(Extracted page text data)

____

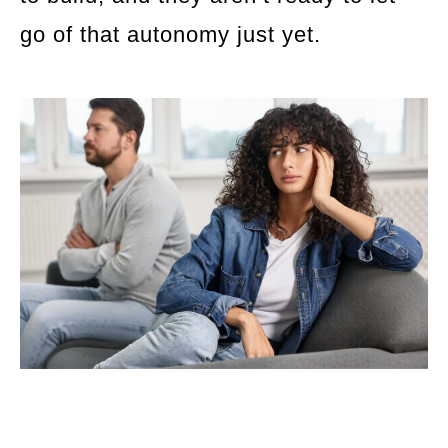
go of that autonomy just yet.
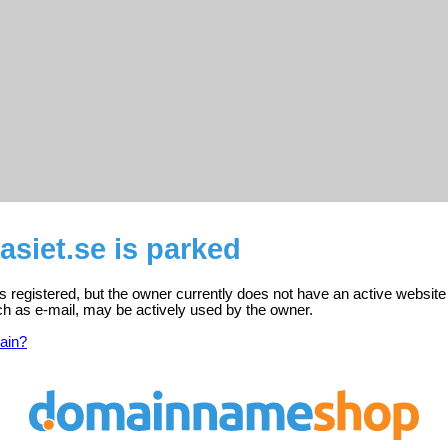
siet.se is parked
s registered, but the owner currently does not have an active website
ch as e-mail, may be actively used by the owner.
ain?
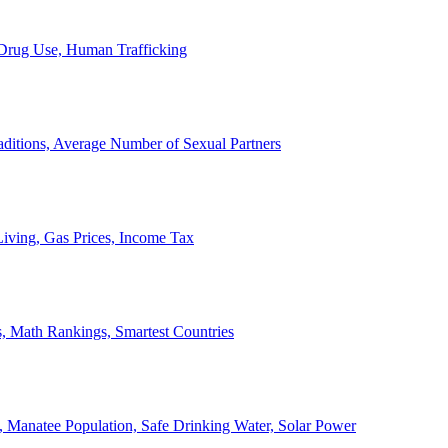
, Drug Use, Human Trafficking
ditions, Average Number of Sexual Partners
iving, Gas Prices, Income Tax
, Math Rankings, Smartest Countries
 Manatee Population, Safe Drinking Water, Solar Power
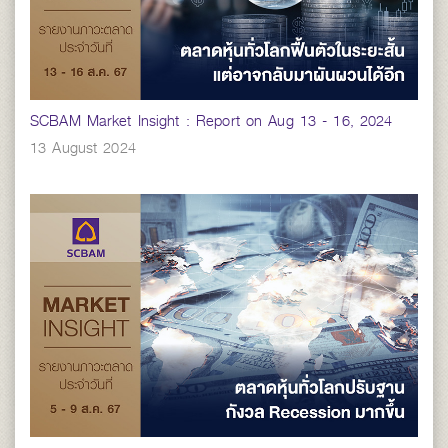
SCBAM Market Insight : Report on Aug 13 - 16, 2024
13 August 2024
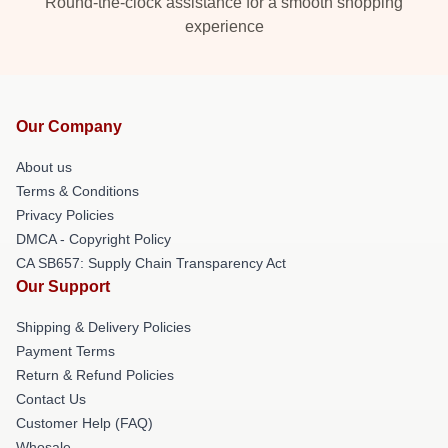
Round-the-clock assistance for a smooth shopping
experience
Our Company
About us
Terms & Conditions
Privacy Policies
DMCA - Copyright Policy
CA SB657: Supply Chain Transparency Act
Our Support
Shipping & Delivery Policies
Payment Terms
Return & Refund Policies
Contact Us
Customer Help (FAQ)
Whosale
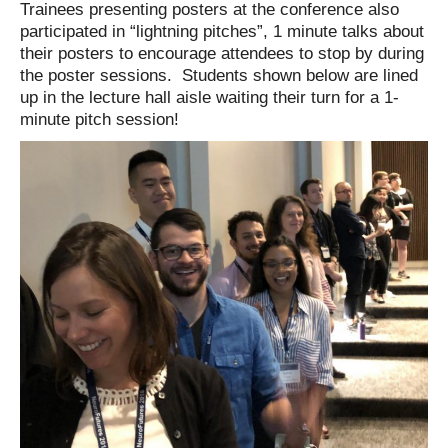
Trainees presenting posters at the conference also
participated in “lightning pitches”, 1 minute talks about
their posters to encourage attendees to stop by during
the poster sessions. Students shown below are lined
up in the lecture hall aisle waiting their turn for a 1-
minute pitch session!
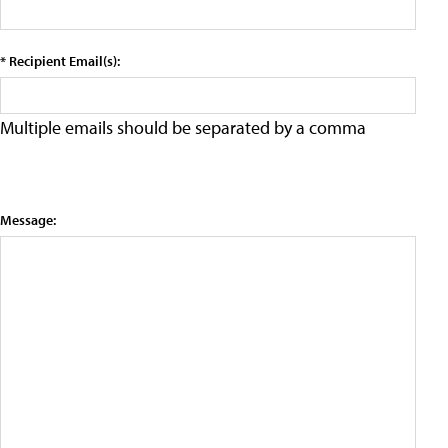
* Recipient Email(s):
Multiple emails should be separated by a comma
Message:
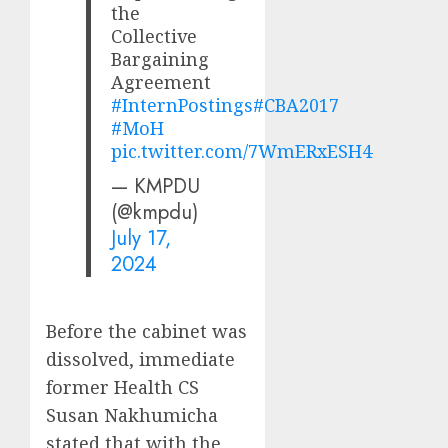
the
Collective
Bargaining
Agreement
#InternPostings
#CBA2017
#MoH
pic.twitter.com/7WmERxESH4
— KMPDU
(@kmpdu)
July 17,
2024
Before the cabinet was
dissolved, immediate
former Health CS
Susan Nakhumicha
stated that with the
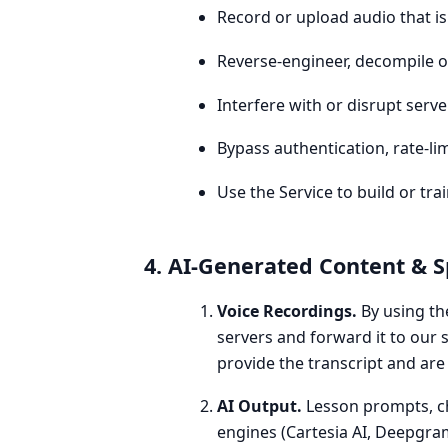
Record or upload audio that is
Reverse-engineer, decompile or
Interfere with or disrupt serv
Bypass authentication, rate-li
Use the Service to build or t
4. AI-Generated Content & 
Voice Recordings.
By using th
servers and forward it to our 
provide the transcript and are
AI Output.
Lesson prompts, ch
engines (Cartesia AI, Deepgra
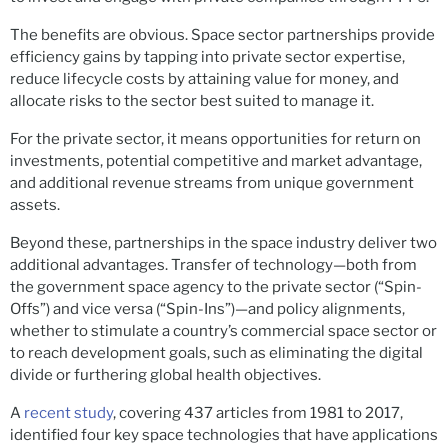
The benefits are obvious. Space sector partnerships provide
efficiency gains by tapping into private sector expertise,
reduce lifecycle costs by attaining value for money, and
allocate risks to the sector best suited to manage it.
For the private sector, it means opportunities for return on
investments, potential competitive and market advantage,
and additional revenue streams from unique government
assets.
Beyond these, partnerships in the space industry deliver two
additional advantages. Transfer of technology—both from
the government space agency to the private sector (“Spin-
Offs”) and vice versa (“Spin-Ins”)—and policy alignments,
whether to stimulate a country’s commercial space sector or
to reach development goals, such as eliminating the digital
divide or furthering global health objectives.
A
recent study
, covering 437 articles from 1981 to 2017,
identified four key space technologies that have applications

____

* [AIM OF THE TASK] Please set down the records above verbatim, with each picture left out.

* [EXERCISE OUTPUT]
go of that autonomy just yet.
siet.se is parked
s registered, but the owner currently does not have an active website
ch as e-mail, may be actively used by the owner.
ain?
, Drug Use, Human Trafficking
ditions, Average Number of Sexual Partners
iving, Gas Prices, Income Tax
, Math Rankings, Smartest Countries
 Manatee Population, Safe Drinking Water, Solar Power
SCBAM Market Insight : Report on Aug 13 - 16, 2024
13 August 2024
Round-the-clock assistance for a smooth shopping
experience
Our Company
About us
Terms & Conditions
Privacy Policies
DMCA - Copyright Policy
CA SB657: Supply Chain Transparency Act
Our Support
Shipping & Delivery Policies
Payment Terms
Return & Refund Policies
Contact Us
Customer Help (FAQ)
Whosale
Trainees presenting posters at the conference also
participated in “lightning pitches”, 1 minute talks about
their posters to encourage attendees to stop by during
the poster sessions. Students shown below are lined
up in the lecture hall aisle waiting their turn for a 1-
minute pitch session!
* Recipient Email(s):
Multiple emails should be separated by a comma
Message:
the
Collective
Bargaining
Agreement
#InternPostings
#CBA2017
#MoH
pic.twitter.com/7WmERxESH4
— KMPDU
(@kmpdu)
July 17,
2024
Before the cabinet was
dissolved, immediate
former Health CS
Susan Nakhumicha
stated that with the
Record or upload audio that is
Reverse-engineer, decompile or
Interfere with or disrupt serv
Bypass authentication, rate-li
Use the Service to build or t
4. AI-Generated Content & 
Voice Recordings.
By using th
servers and forward it to our 
provide the transcript and are
AI Output.
Lesson prompts, ch
engines (Cartesia AI, Deepgra
The benefits are obvious. Space sector partnerships provide
efficiency gains by tapping into private sector expertise,
reduce lifecycle costs by attaining value for money, and
allocate risks to the sector best suited to manage it.
For the private sector, it means opportunities for return on
investments, potential competitive and market advantage,
and additional revenue streams from unique government
assets.
Beyond these, partnerships in the space industry deliver two
additional advantages. Transfer of technology—both from
the government space agency to the private sector (“Spin-
Offs”) and vice versa (“Spin-Ins”)—and policy alignments,
whether to stimulate a country’s commercial space sector or
to reach development goals, such as eliminating the digital
divide or furthering global health objectives.
A
recent study
, covering 437 articles from 1981 to 2017,
identified four key space technologies that have applications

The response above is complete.